I have not had the right time or frame of mind to respond to all these messages, apologies. But that day of the DnJ hug was very well timed, as were the added hugs by Sage and Eagle -- thank you! And SJohn-am, really loved your post and the empathy and care and friendship, very needed that day and the days following! I just have to steal a moment soon to reply properly.
I did think a lot about my reaction to some of the posts. I noticed I felt really driven to explain myself, or to justify what I think or do or to remind those I know here of who I am or what I did in the past or what I meant, etc. It was exactly how I was around H. There is something in all of us LBS's, I think, where we think we need to make something clear to the MLCer so that s/he will finally understand -- and I guess, finally see The Truth and therefore see we were right -- or love us again -- or feel remorse....
I had that same feeling in wanting to reply here, and I even succumbed to it on one of my posts above. Each time I tried to reply, I saw that I was just going to do that again, and that I was preparing a path for myself to feel hurt/alone if someone here didn't understood me or thought something of me that wasn't what I know of myself or my kids or what I did to get us to this point.
That longing to justify oneself, to explain, to make the other person "finally realize" is such a powerful force, and I think it drives most of what we do in the early days, and is what trips us up later too, even when we think we have grown past it. It's the very force I am always counseling folks here to push aside, to ignore, to exorcise.
Even now I am battling with myself to list all the therapy we have done or are doing, or to talk about my son actually going to a therapeutic high school, paid for by the city, because I was able to advocate for that. And I erased that a few times, to see how I would feel if I didn't explain that. It was really uncomfortable for me! I think that right there is THE wound, the big one, that one that drives us not to let the MLCer go, or to lose our confidence or our clarity.
I watched this little film on YT yesterday about gaslighting, a fiction film but I WAS that girl in that film, and I kept thinking they did not need to give her a black eye, many of these people do not hit. At the end of the film she writes on her mirror, YOU ARE UGLY, and then she rubs it out and writes, HE IS UGLY. But that takes YEARS to get there, to be able to even consider that the other one is the ugly spirit, whether it's MLC or was always there, that doesn't happen over a few weeks, to be able to see clearly.

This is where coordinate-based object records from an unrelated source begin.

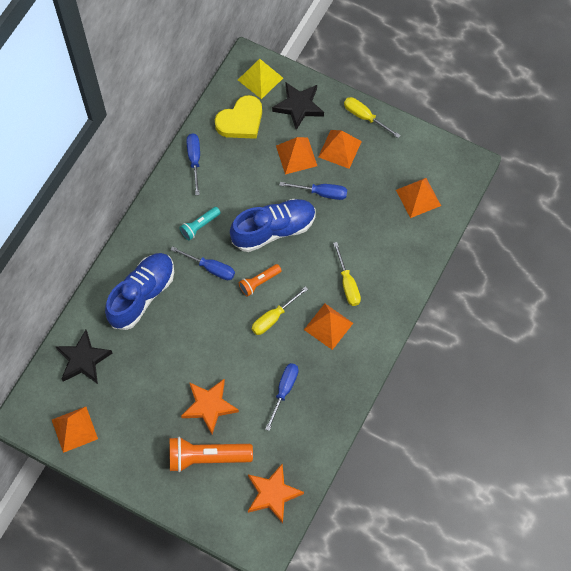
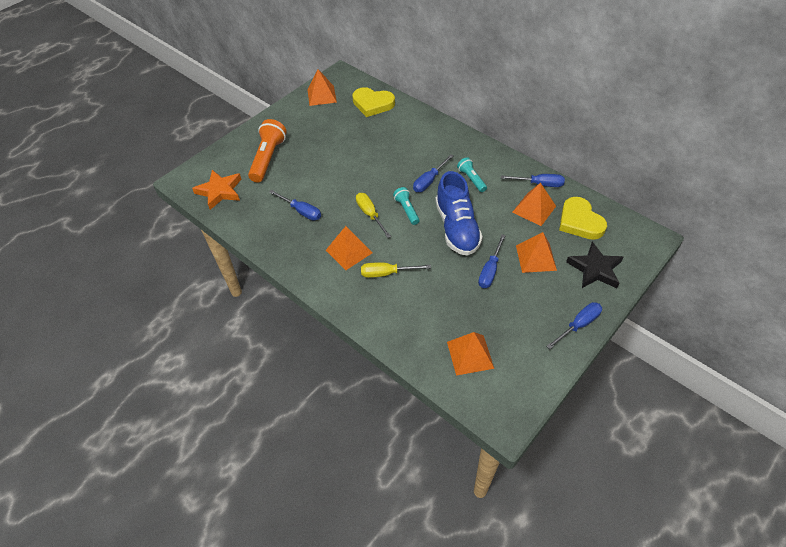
camera: 105 degrees right, 15 degrees down
black star [55,330,112,384] -> yellow heart [352,87,395,117]
blue shoe [105,253,174,330] -> none
orange star [181,379,239,434] -> none
yellow pyramid [238,59,283,99] -> none
orange flashlight [239,264,282,297] -> turquoise flashlight [393,187,420,225]
orange pyramid [318,130,362,169] -> orange pyramid moved to [512,183,556,226]
yellow screwdriver [344,97,400,138] -> blue screwdriver [547,302,602,349]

Look at me now, eight years in, having done something or other to cause quite a few of you to care about me (thank you!) or to think I have grown or am wise or kind or whatever else you might think in the positive realm. And yet I am still that too, that girl writing, YOU ARE UGLY on her mirror, or on a post here, and still taking a month or two to think about it and even try to believe that I could be one of those -- the truly ugly one or the one who believes it of herself or the one who finally realizes that maybe it isn't true.
Something to consider, if you are reading this and are new on your journey -- or later on your journey, and battling that same demon. That need to justify yourself, it's part of your battle! The only thing we really seem to need on this journey is something to love us unconditionally and to give us a hug and say they understand. We aren't going to get that EVER from the MLCer and it may not even happen that you can get it from people around you. I get it, sometimes, through my faith, but most of my daily life does not include that, I have only one friend who loves me like that, and my family loves me more like the MLCer does. So I think as we are figuring out how to heal, we have to know that we need that, we have to face that we may not get that but that we don't need to explain to the MLCer, it doesn't work, it's a wound we have to heal on our own, to stop explaining! All we can do is give that love to others and accept that love when it comes our way....
Last edited by Gerda; 10/16/2105:36 PM.
I believe I will see the bounty of the Lord in the land of the living. Wait for the Lord with courage. Be stouthearted, and wait for the Lord.